Who are Jotun? Jotun are a global coatings and paint company which operates in four segments: decorative, marine, protective, and powder coatings, with each of their own solutions and innovations in these areas.

Jotun is headquartered in Sandefjord, which is a town just about an hour out of Oslo. It was established in 1926, mainly focusing on marine coatings and ship coatings, as this was a massive industry. It's then further globalized to over 100 countries and own 68 companies with 41 production facilities.

What is an intumescent coating? An intumescent coating is a coating that expands and is reactive to fire, and it forms an insulative barrier, like you see here, to coat the steel and protect it from the heat source within a fire.

In the Intumescent Department, we're in the business of creating market-leading intumescent products for the protection of steel to fire. As I showed in the video, and as you can see on screen here, the coatings themselves will swell up to 60 times the original thickness of the coating itself, and this allows critical time for the rescue services in order to arrive at the scene for the assets to be saved and personnel to be recovered from the building.

I think it's very important, and everybody knows the consequences fire can have, and our job is really crucial to protecting assets and lives on a day-to-day basis. It's a really crucial part of buildings.

One of the biggest challenges we have is trying to understand the nature of our testing, because it might not be obvious, but in order to test our products, we need to burn them. Our test follows standard certification type temperature profiles, which are monitored by temperature sensors called thermocouples. You can see one here in the furnace sticking down as a wire.

How these work is as the thermocouple heats up, the resistance within the wire changes, and so a certain current passage, which is proportional to the temperature within the furnace itself.

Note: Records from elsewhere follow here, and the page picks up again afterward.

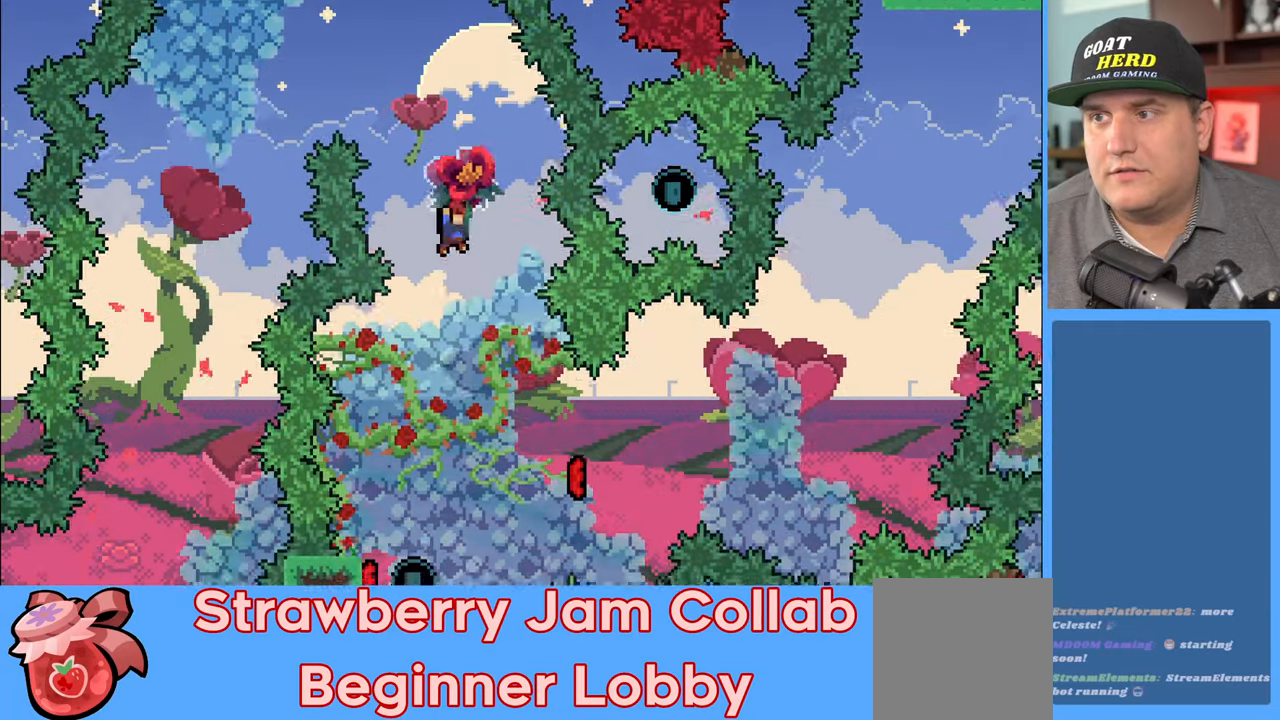
{"buttons": ["R2"], "left_stick": "center", "right_stick": "center", "events": [[167, "R2", "down"]]}
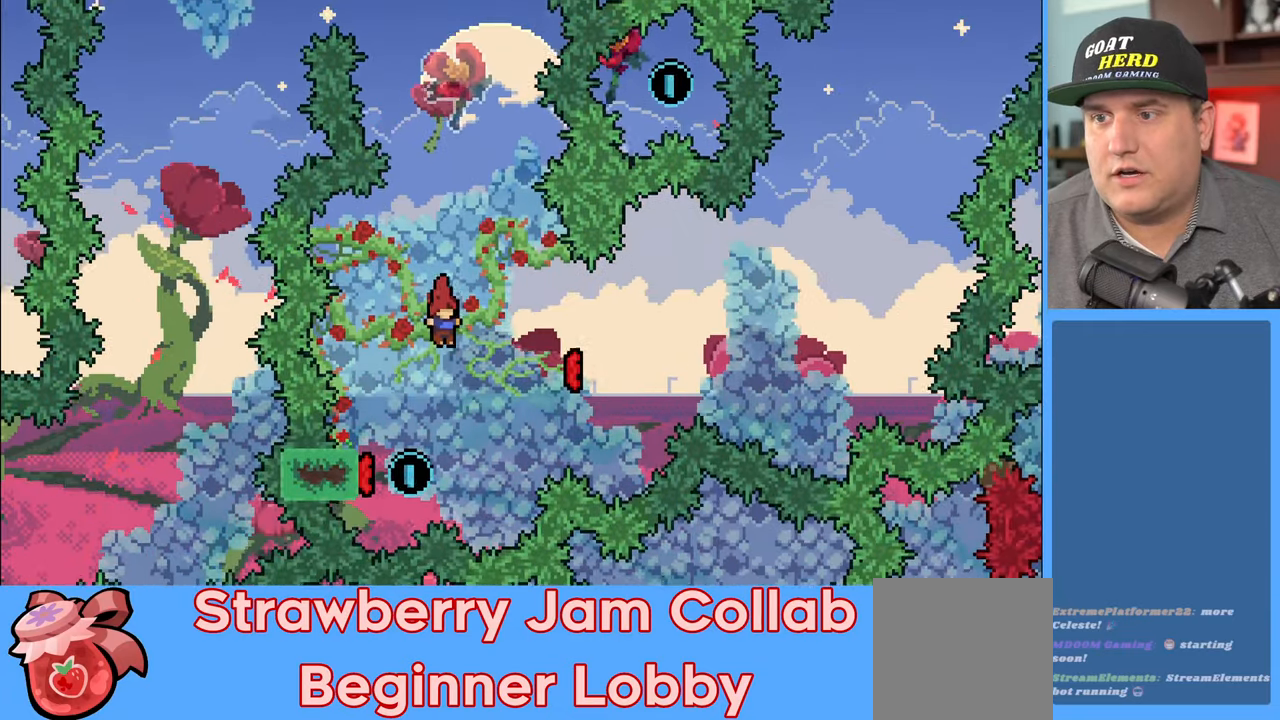
{"buttons": ["R2"], "left_stick": "left", "right_stick": "center", "events": [[133, "left_stick", "left"], [167, "L3", "down"], [500, "L3", "up"]]}
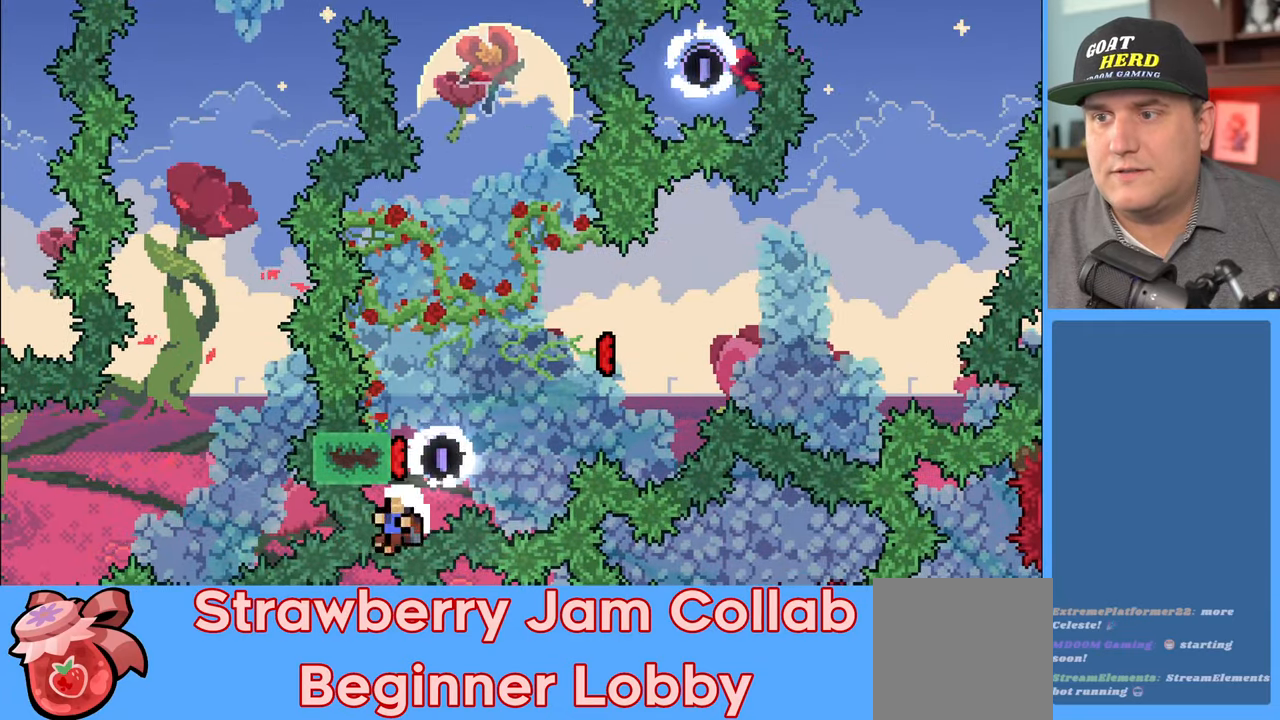
{"buttons": [], "left_stick": "center", "right_stick": "center", "events": [[83, "left_stick", "up"], [267, "R2", "up"], [283, "left_stick", "center"]]}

In 2023, our facility was expanded significantly, commissioning two massive new furnaces and essentially quadrupling our test capacity. You can see in 2022, we had two identical small cube furnaces, and with our expansion, we've added an extra two large furnaces. Our vision was in 2024 to be able to test at full capacity using these furnaces.

But in order to understand that we really needed to be able to understand and be confident in the reproducibility of each test, but also that the temperature profile was as expected for the test itself. We did this by temperature mapping the furnace, by looking at different positions within the furnace and seeing how the temperature trends differed. We were quite limited within our testing, given that the furnace itself had very specific preset drilled holes, because it's not possible to just add a new hole here, there, and everywhere, and set up a very conventional DOE type design. We were quite limited.

The other fact to consider here was that each test is very expensive. The amount of gas and the amount of product that we have to put in, to the fire tests themselves can cost up to £5,000 in order to run from start to finish. You can see that the testing itself is very expensive, but also we need to expand how much we know about it.

How it works within the testing is we had six thermocouples from the top of the roof, which monitored the temperature of the furnace and controlled the temperature as per the standard curve that we run. Then we had 15 surplus thermocouples, which monitored the temperature profile at specific positions within the furnace.

We need to really understand the reliability of these thermocouples, as I said, and the nature of the furnace itself in order to really gain confidence that our formulations we're comparing are reproducible, or the results are comparable. It's really important that we understand these trends when we implement new testing, we produce the most accurate product test we can from the work we do.

If I just... Sorry. Let's come back to that. The problem we have is that conventional analysis isn't really fit for the detail we're putting into the furnaces because our data is based on, firstly, a time-temperature type of profile, but also it has a positional variant. We have a 3D diagram of where all the thermocouples are here. It's not easy to track the reproducibility of each of these individual thermocouples.

We need to build more complicated models in order to map these trends. For this, we deployed the Functional Data Explorer as a dimension-reducing technique by fitting a model to describe these temperature-time curves in terms of their principal components. This enabled us to more easily interpret their positional component, respectively.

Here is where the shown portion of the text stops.